Herr Schweizer Sogleich nach seinem Eintritt in den Himmel erkundigt er sich nach dem dortigen Auslandschweizerverein.
Älter als „Schriftsteller“ ist der Begriff „Autor“, lateinisch „auctor“. Zu Grunde liegt ihm das Verbum „augere“, vermehren. Autoren, Vermehrer also – von Wörtern? Gedanken? Büchern? Und gleich hat man die gräßliche Frankfurter Buchmesse vor Augen.
Warum Warum schreiben Sie? Auf diese Frage kann ich in zwei Varianten nur immer dieselbe Antwort geben: a) Ich folge einem Schreibtrieb. b) Ich leide an einem Schreibtrieb Was sonst noch an Erklärungen, Begründungen, Rechtfertigungen vorzubringen wäre, sind Halbwahrheiten a posteriori
Auch durch die lange Nacht hindurch hat mein Körper mich unaufgefordert und erfolgreich gegen die Angriffe von Bakterien und Mikroben, gegen Zerfall und Fäulnis verteidigt. Was verspricht er sich von mir?
Einen professionellen Schriftsteller kann ich mir nicht vorstellen, bemerkte allerdings Claude Simon, Nobelpreisträger für Literatur, ich jedenfalls bin Amateur.
Das Gerede von „Leistungsträgern“ beleidigt die Möbelträger, die Briefträger, die Gepäckträger.
Bete und arbeite, sagte Benedikt von Nursia. Mach auch die Arbeit zum Gebet, sagte Luther. Bete um Arbeit, sagte Pfarrer N. zum Arbeitslosen.
Manchen bin ich einiges, einigen bin ich vieles schuldig geblieben. Und die Zeit läuft davon. Wessen Liebe kann das noch gut machen? Die meine nicht. Nein, die meine nicht.
Herzlichkeit: Das Fest, das einzige, das zählt.
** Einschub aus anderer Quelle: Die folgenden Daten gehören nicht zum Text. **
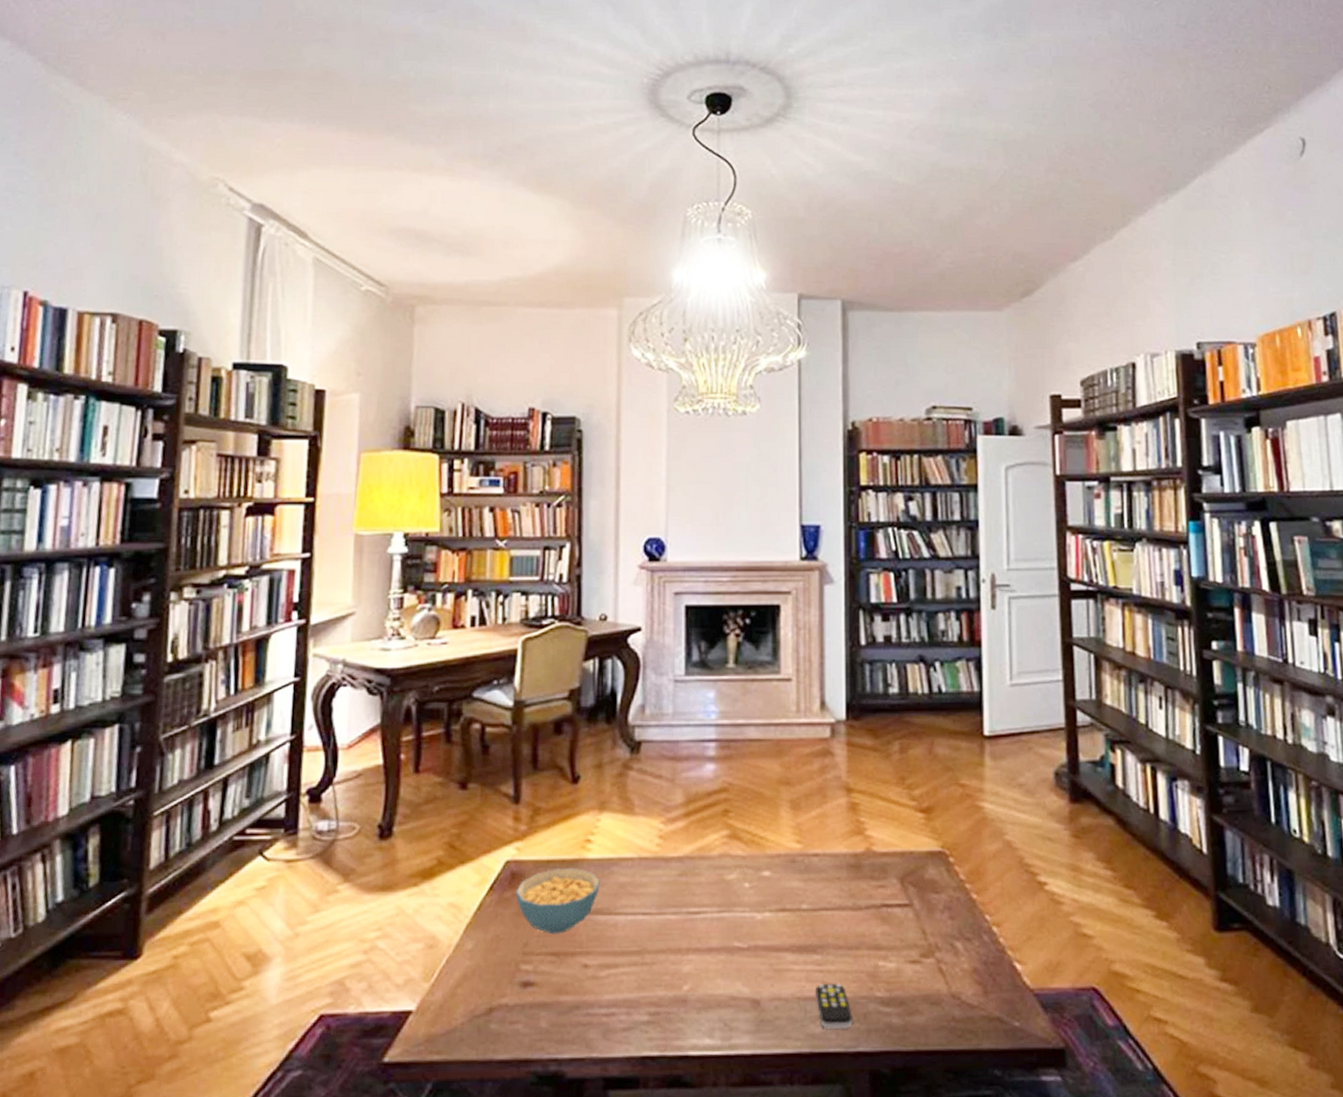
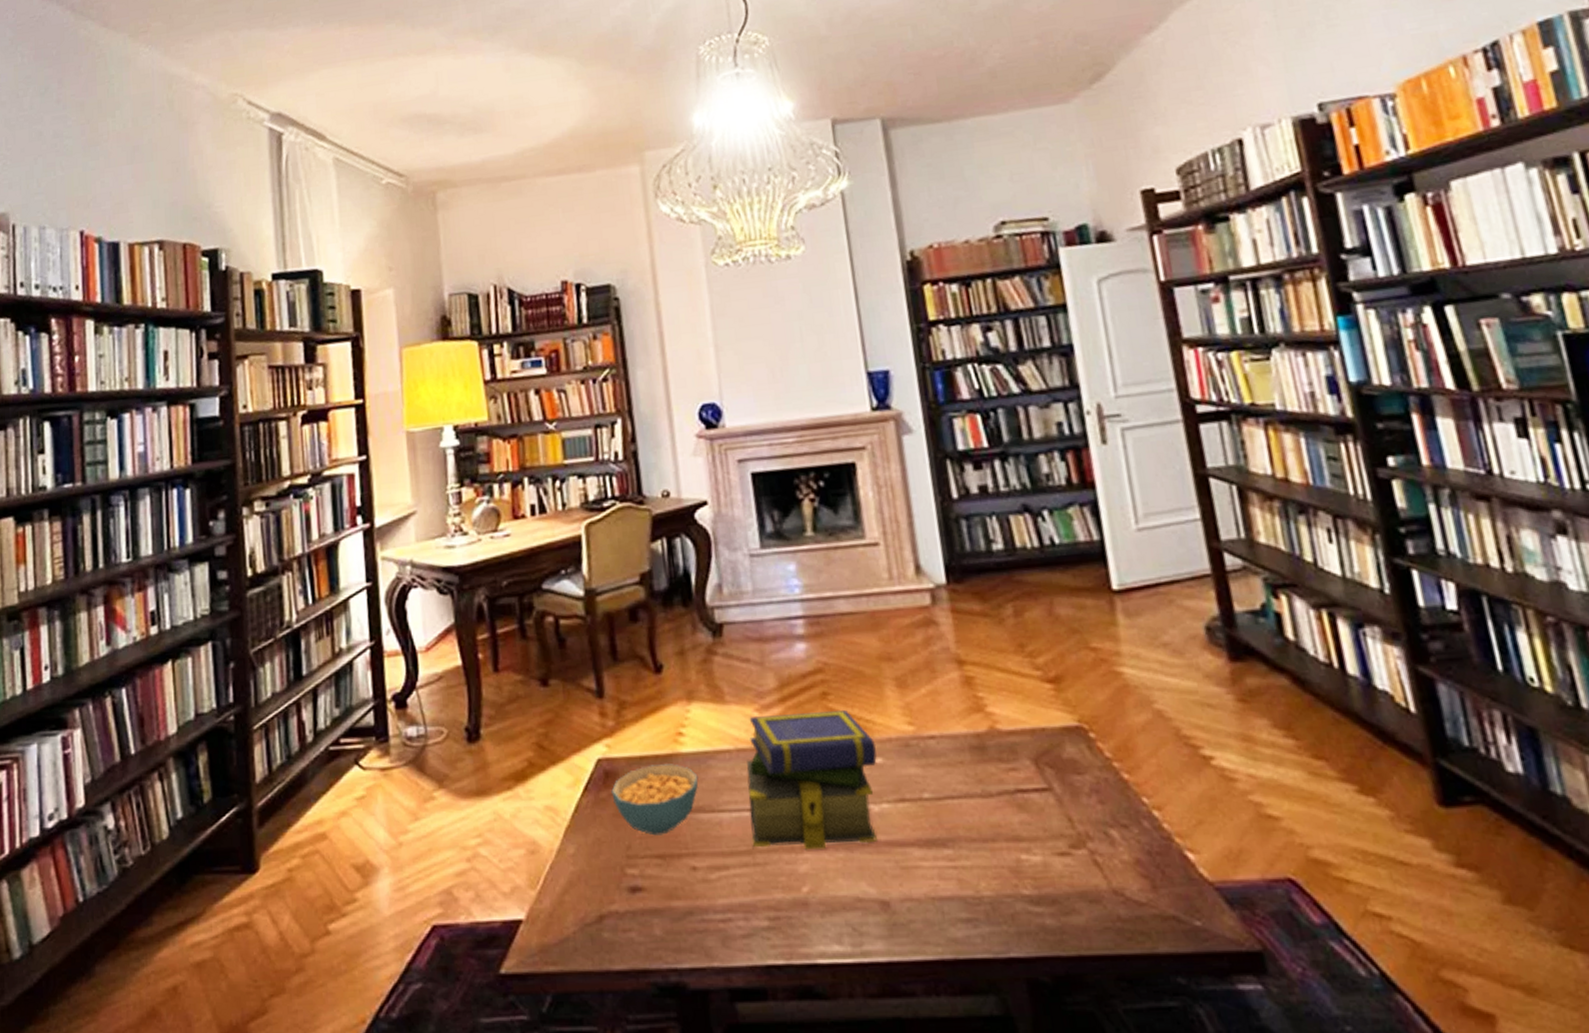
stack of books: none [642,827,766,952] -> present [746,710,877,850]
remote control: present [814,983,852,1029] -> none [950,880,999,932]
Unerbittlich zerstören Nutzen und Nutzung diesen Planeten. Das Nutzlose allein hat noch Erbarmen mit uns.
Stille kommt zu keiner Geburt mehr, die Frucht wird vorher schon abgetrieben.
Wo Gott kein Fest mehr wird, hat er aufgehört, Alltag zu sein.
Sonne Die uns sehen läßt ist selber blind.
Nichts zu machen: man muß sich durchsetzen können, von Geburt an. Die Geburt selbst ist ein Akt der Durchsetzung, der erste und der erfolgreichste von vielen.
Zeit vollendet sich in jedem Augenblick.
Wie der Mensch ist auch Gott zur Ware geworden: Religion ist die Branche, die sie umsetzt.
Gefragt, weshalb er schreibe, gab er zur Antwort: Weil ich zu faul bin zum, Lesen. Ein Buch, das zu lesen ich Lust haben könnte, schreibe ich mir. Ist es geschrieben, brauch ich’s nicht mehr zu lesen.
Klage eines Flüchtlings im Asylland: Wann endlich darf ich sagen, was ich möchte, anstatt immer nur fragen zu müssen, was ich darf?
Wunder „Zart und genau“ meint ferner: die Wiederentdeckung des täglichen Wunders, das Außerordentliche des Selbstverständlichen, die Heiligung des Banalen, die Verwandlung des homo faber in den homo admirans.